Upon the recommendation of the DTA selection committee and the KAUST Interim Vice President for Academic Affairs Professor Yves Gnanou, Dr. Alexandra Gomes has been awarded the 2020 KAUST Distinguished Teaching Award. Gomes, who is a member of the KAUST CEMSE Division, was recognized for the award due to her exceptional contributions to the classroom instruction mission of KAUST. The award will be conferred at the annual KAUST Faculty Recognition Dinner scheduled for this fall.
About
By David Murphy
Upon the recommendation of the DTA selection committee and the KAUST Interim Vice President for Academic Affairs Professor Yves Gnanou, Dr. Alexandra Gomes has been awarded the 2020 KAUST Distinguished Teaching Award. Gomes, who is a member of the KAUST CEMSE Division, was recognized for the award due to her exceptional contributions to the classroom instruction mission of KAUST. The award will be conferred at the annual KAUST Faculty Recognition Dinner scheduled for this fall.
Gomes noted that she is extremely “happy and proud” to receive the KAUST Distinguished Teaching Award. “This award is the serendipitous culmination of long hours of preparing lectures and problem sets. Professionally, I feel a burst of energy to start new projects.”
An enlightening career
The CEMSE Division lecturer has been working in higher education since 1996, teaching mathematics to a diverse range of students, including engineers, mathematicians, and biologists. Gomes, who hails from Lisbon, Portugal, joined KAUST in 2013 as a consultant in Professor Helmut Pottmann’s research group. A year later, she embarked on her now eight-year teaching career at KAUST.
“My husband and I needed a change from our positions as professors at the Instituto Superior Técnico, and KAUST was the ideal place to pursue our professional careers,” she noted. “At KAUST, we fitted right in. At work, we had lively and productive discussions with colleagues and students while at home, we enjoyed swimming in the pools and at the beach.”
Unpacking an award-winning approach
Gomes’ approach relies on two principles: dynamic lectures and frequent feedback. On a daily basis, the Portuguese lecturer aims to align her classroom examples with her students’ interests. Following a method that utilizes simple sentences to explain rigorous results, the majority of Gomes’ teaching examples come from engineering applications and usually reverberate well with her students.
“With my job, I like to explain each concept as if it were part of a bigger story; because it is. I believe key concepts arise from the need to understand what comes before and what comes after. I try to convey this idea to my students and feel accomplished when they see the connections, the small details, and the fuller, bigger picture,” she explained.
In her lectures, Gomes encourages her pupils to dissect given mathematical statements and encourages them to check for assumptions while extracting pertinent information from the subject matter.

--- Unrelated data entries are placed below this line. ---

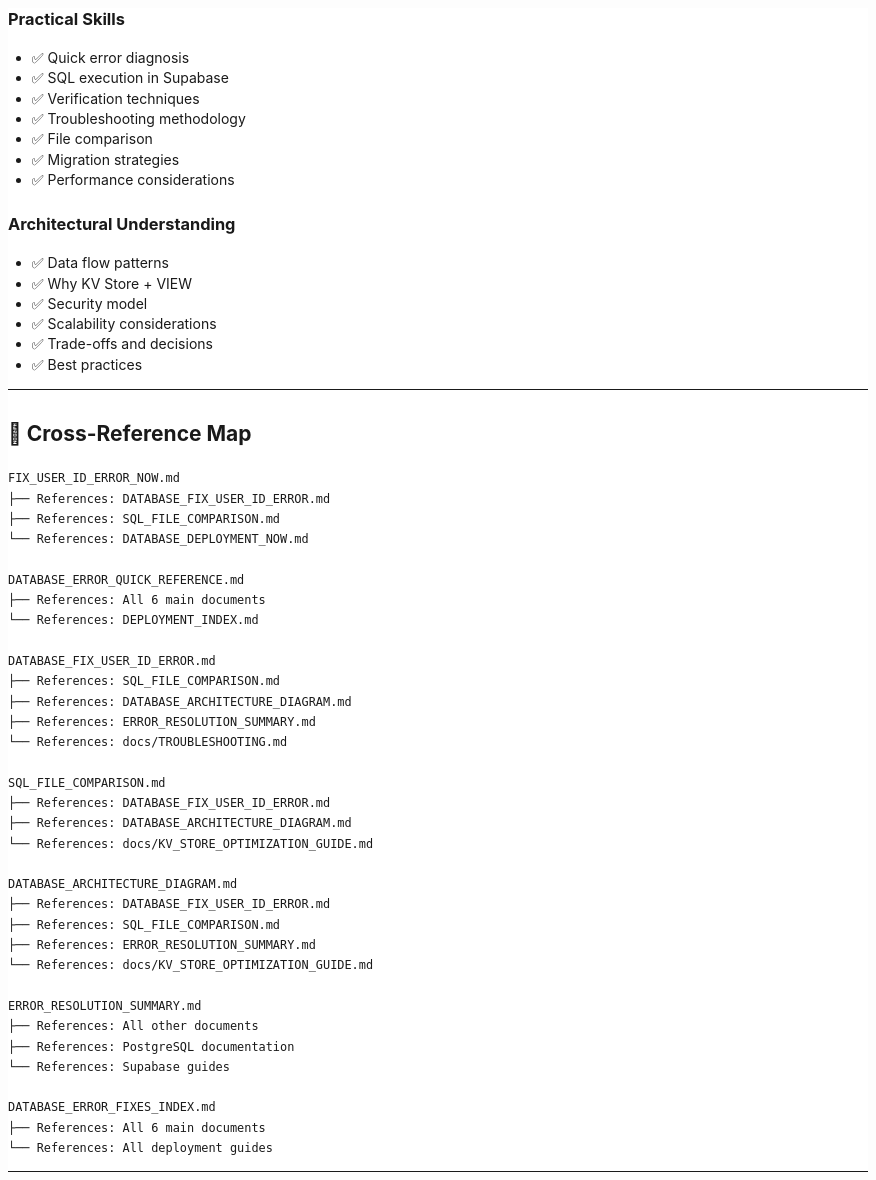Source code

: ### Practical Skills
- ✅ Quick error diagnosis
- ✅ SQL execution in Supabase
- ✅ Verification techniques
- ✅ Troubleshooting methodology
- ✅ File comparison
- ✅ Migration strategies
- ✅ Performance considerations

### Architectural Understanding
- ✅ Data flow patterns
- ✅ Why KV Store + VIEW
- ✅ Security model
- ✅ Scalability considerations
- ✅ Trade-offs and decisions
- ✅ Best practices

---

## 🔗 Cross-Reference Map

```
FIX_USER_ID_ERROR_NOW.md
├── References: DATABASE_FIX_USER_ID_ERROR.md
├── References: SQL_FILE_COMPARISON.md
└── References: DATABASE_DEPLOYMENT_NOW.md

DATABASE_ERROR_QUICK_REFERENCE.md
├── References: All 6 main documents
└── References: DEPLOYMENT_INDEX.md

DATABASE_FIX_USER_ID_ERROR.md
├── References: SQL_FILE_COMPARISON.md
├── References: DATABASE_ARCHITECTURE_DIAGRAM.md
├── References: ERROR_RESOLUTION_SUMMARY.md
└── References: docs/TROUBLESHOOTING.md

SQL_FILE_COMPARISON.md
├── References: DATABASE_FIX_USER_ID_ERROR.md
├── References: DATABASE_ARCHITECTURE_DIAGRAM.md
└── References: docs/KV_STORE_OPTIMIZATION_GUIDE.md

DATABASE_ARCHITECTURE_DIAGRAM.md
├── References: DATABASE_FIX_USER_ID_ERROR.md
├── References: SQL_FILE_COMPARISON.md
├── References: ERROR_RESOLUTION_SUMMARY.md
└── References: docs/KV_STORE_OPTIMIZATION_GUIDE.md

ERROR_RESOLUTION_SUMMARY.md
├── References: All other documents
├── References: PostgreSQL documentation
└── References: Supabase guides

DATABASE_ERROR_FIXES_INDEX.md
├── References: All 6 main documents
└── References: All deployment guides
```

---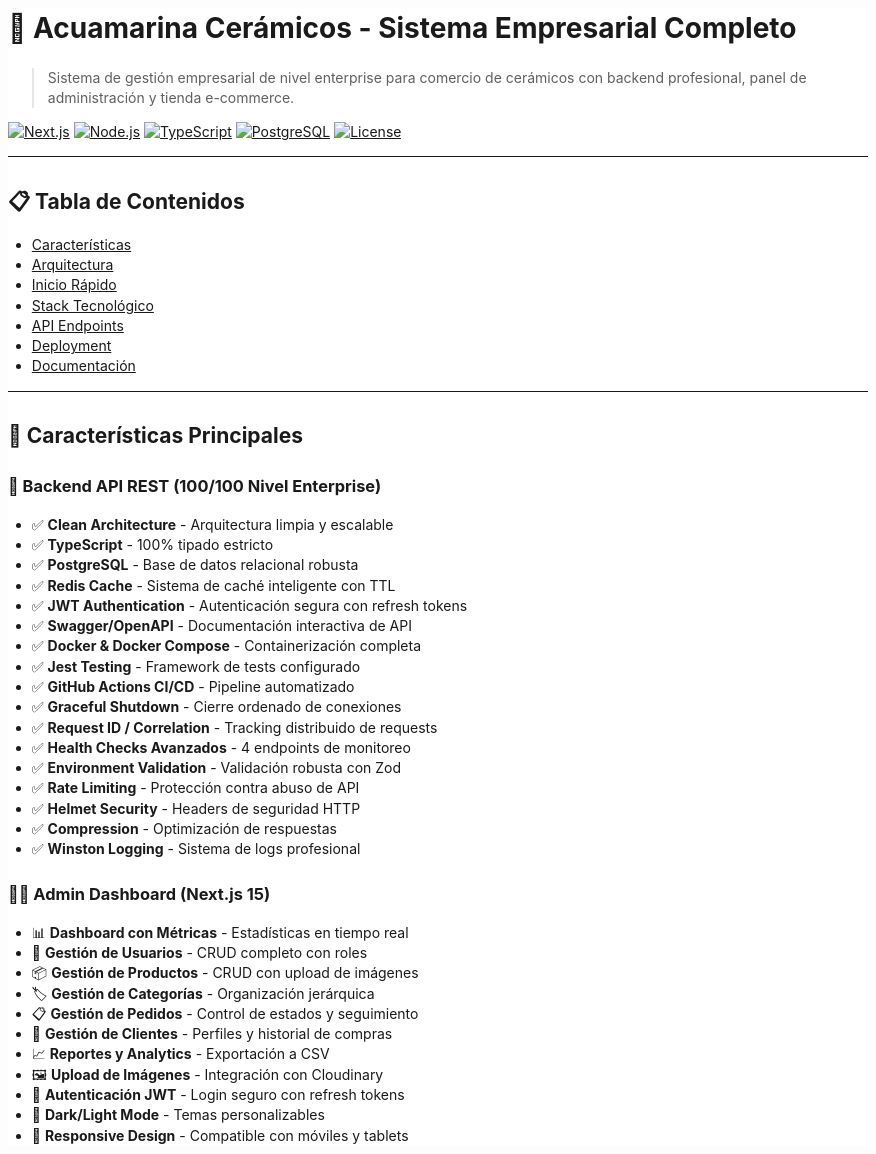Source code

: # 🏺 Acuamarina Cerámicos - Sistema Empresarial Completo

> Sistema de gestión empresarial de nivel enterprise para comercio de cerámicos con backend profesional, panel de administración y tienda e-commerce.

[![Next.js](https://img.shields.io/badge/Next.js-15-black)](https://nextjs.org/)
[![Node.js](https://img.shields.io/badge/Node.js-20+-green)](https://nodejs.org/)
[![TypeScript](https://img.shields.io/badge/TypeScript-5+-blue)](https://www.typescriptlang.org/)
[![PostgreSQL](https://img.shields.io/badge/PostgreSQL-16+-blue)](https://www.postgresql.org/)
[![License](https://img.shields.io/badge/license-Private-red)](LICENSE)

---

## 📋 Tabla de Contenidos

- [Características](#-características-principales)
- [Arquitectura](#-arquitectura-del-proyecto)
- [Inicio Rápido](#-inicio-rápido)
- [Stack Tecnológico](#-stack-tecnológico)
- [API Endpoints](#-api-endpoints)
- [Deployment](#-deployment)
- [Documentación](#-documentación)

---

## 🌟 Características Principales

### 🎯 Backend API REST (100/100 Nivel Enterprise)

- ✅ **Clean Architecture** - Arquitectura limpia y escalable
- ✅ **TypeScript** - 100% tipado estricto
- ✅ **PostgreSQL** - Base de datos relacional robusta
- ✅ **Redis Cache** - Sistema de caché inteligente con TTL
- ✅ **JWT Authentication** - Autenticación segura con refresh tokens
- ✅ **Swagger/OpenAPI** - Documentación interactiva de API
- ✅ **Docker & Docker Compose** - Containerización completa
- ✅ **Jest Testing** - Framework de tests configurado
- ✅ **GitHub Actions CI/CD** - Pipeline automatizado
- ✅ **Graceful Shutdown** - Cierre ordenado de conexiones
- ✅ **Request ID / Correlation** - Tracking distribuido de requests
- ✅ **Health Checks Avanzados** - 4 endpoints de monitoreo
- ✅ **Environment Validation** - Validación robusta con Zod
- ✅ **Rate Limiting** - Protección contra abuso de API
- ✅ **Helmet Security** - Headers de seguridad HTTP
- ✅ **Compression** - Optimización de respuestas
- ✅ **Winston Logging** - Sistema de logs profesional

### 👨‍💼 Admin Dashboard (Next.js 15)

- 📊 **Dashboard con Métricas** - Estadísticas en tiempo real
- 👥 **Gestión de Usuarios** - CRUD completo con roles
- 📦 **Gestión de Productos** - CRUD con upload de imágenes
- 🏷️ **Gestión de Categorías** - Organización jerárquica
- 📋 **Gestión de Pedidos** - Control de estados y seguimiento
- 👤 **Gestión de Clientes** - Perfiles y historial de compras
- 📈 **Reportes y Analytics** - Exportación a CSV
- 🖼️ **Upload de Imágenes** - Integración con Cloudinary
- 🔐 **Autenticación JWT** - Login seguro con refresh tokens
- 🌙 **Dark/Light Mode** - Temas personalizables
- 📱 **Responsive Design** - Compatible con móviles y tablets
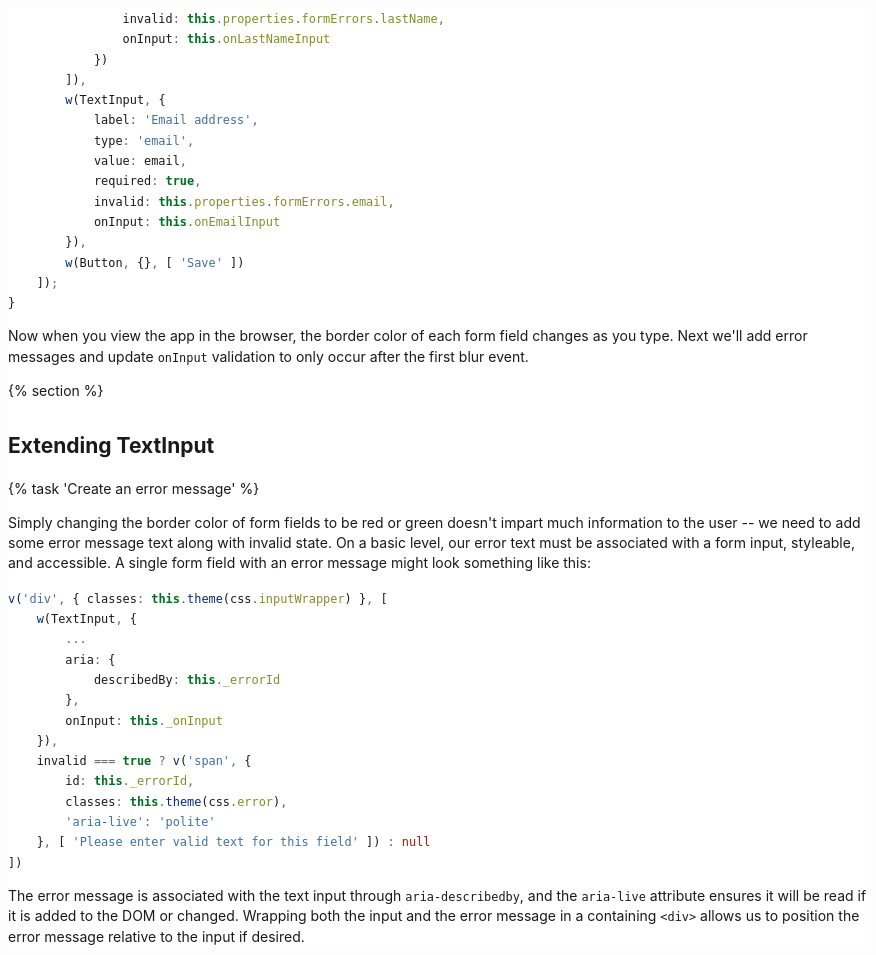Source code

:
 ```ts
				invalid: this.properties.formErrors.lastName,
				onInput: this.onLastNameInput
			})
		]),
		w(TextInput, {
			label: 'Email address',
			type: 'email',
			value: email,
			required: true,
			invalid: this.properties.formErrors.email,
			onInput: this.onEmailInput
		}),
		w(Button, {}, [ 'Save' ])
	]);
}
```

Now when you view the app in the browser, the border color of each form field changes as you type. Next we'll add error messages and update `onInput` validation to only occur after the first blur event.

{% section %}

## Extending TextInput

{% task 'Create an error message' %}

Simply changing the border color of form fields to be red or green doesn't impart much information to the user -- we need to add some error message text along with invalid state. On a basic level, our error text must be associated with a form input, styleable, and accessible. A single form field with an error message might look something like this:

```ts
v('div', { classes: this.theme(css.inputWrapper) }, [
	w(TextInput, {
		...
		aria: {
			describedBy: this._errorId
		},
		onInput: this._onInput
	}),
	invalid === true ? v('span', {
		id: this._errorId,
		classes: this.theme(css.error),
		'aria-live': 'polite'
	}, [ 'Please enter valid text for this field' ]) : null
])
```

The error message is associated with the text input through `aria-describedby`, and the `aria-live` attribute ensures it will be read if it is added to the DOM or changed. Wrapping both the input and the error message in a containing `<div>` allows us to position the error message relative to the input if desired.
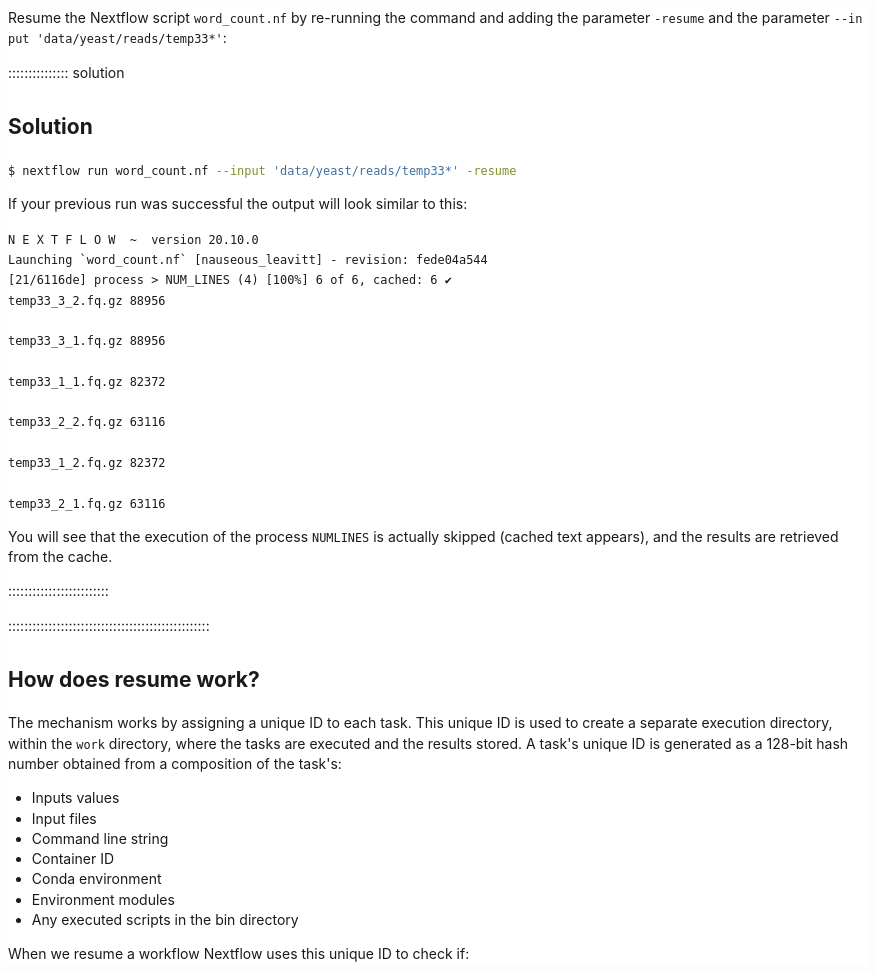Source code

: Resume the Nextflow script `word_count.nf` by re-running the command and adding the parameter `-resume`
and the parameter `--input 'data/yeast/reads/temp33*'`:

:::::::::::::::  solution

## Solution

```bash
$ nextflow run word_count.nf --input 'data/yeast/reads/temp33*' -resume
```

If your previous run was successful the output will look similar to this:

```output 
N E X T F L O W  ~  version 20.10.0
Launching `word_count.nf` [nauseous_leavitt] - revision: fede04a544
[21/6116de] process > NUM_LINES (4) [100%] 6 of 6, cached: 6 ✔
temp33_3_2.fq.gz 88956

temp33_3_1.fq.gz 88956

temp33_1_1.fq.gz 82372

temp33_2_2.fq.gz 63116

temp33_1_2.fq.gz 82372

temp33_2_1.fq.gz 63116
```

You will see that the execution of the process `NUMLINES` is actually skipped (cached text appears), and the results are retrieved from the cache.



:::::::::::::::::::::::::

::::::::::::::::::::::::::::::::::::::::::::::::::

## How does resume work?

The mechanism works by assigning a unique ID to each task. This unique ID is used to create a separate execution directory, within the `work` directory, where the tasks are executed and the results stored. A task's unique ID is generated as a 128-bit hash number obtained from a composition of the task's:

- Inputs values
- Input files
- Command line string
- Container ID
- Conda environment
- Environment modules
- Any executed scripts in the bin directory

When we resume a workflow Nextflow uses this unique ID to check if:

“My classes start with a summary of relevant prerequisites from previous lectures. Then, I follow with the more complex or important idea to take full advantage of their increased focus at the beginning of the lecture,” she explained. “With this method, important results are better understood and incorporated as knowledge. And secondly, during class, students can discuss questions related to the material and clarify any issues that arose during their first reading.”
A typical lecture under her tutelage alternates between two blocks: fifteen minutes of theory and ten to fifteen minutes of problem-solving, where every statement and example is handwritten on the whiteboard. Periodically, a projector is used to unpack a relevant concept or theorem.
“As I lecture, I try to keep reading the group to check if I need to rewind or reset my pace,” Gomes noted. “I also believe in delivering regular feedback. I usually use short in-class quizzes, 80-minute tests, and regular homework problem sets.”
“Moreover, I try to give all feedback within a week of the assessment. In this way, students can still relate to their readiness or difficulty when solving. Thankfully, at KAUST, we have small classes, and therefore we can target students’ individual needs.”
Helping to spread knowledge throughout the Kingdom
Gomes’ immediate goal is to transform some of her traditional whiteboard classes into a massive open online course (MOOC) format. “The MOCC format makes sense now more than ever because of COVID-19, but it also makes sense under the KAUST mission to spread knowledge throughout the Kingdom,” she emphasized.
When prompted on her proudest career achievement thus far, Gomes responded: “I have to consider two. One is this award. The other has a more personal nature: my oldest daughter needed to take an extra seventh course for the International Baccalaureate Diploma Program. I tutored her for two years, and she completed the course with an excellent grade. It was an enormously proud moment for both of us.”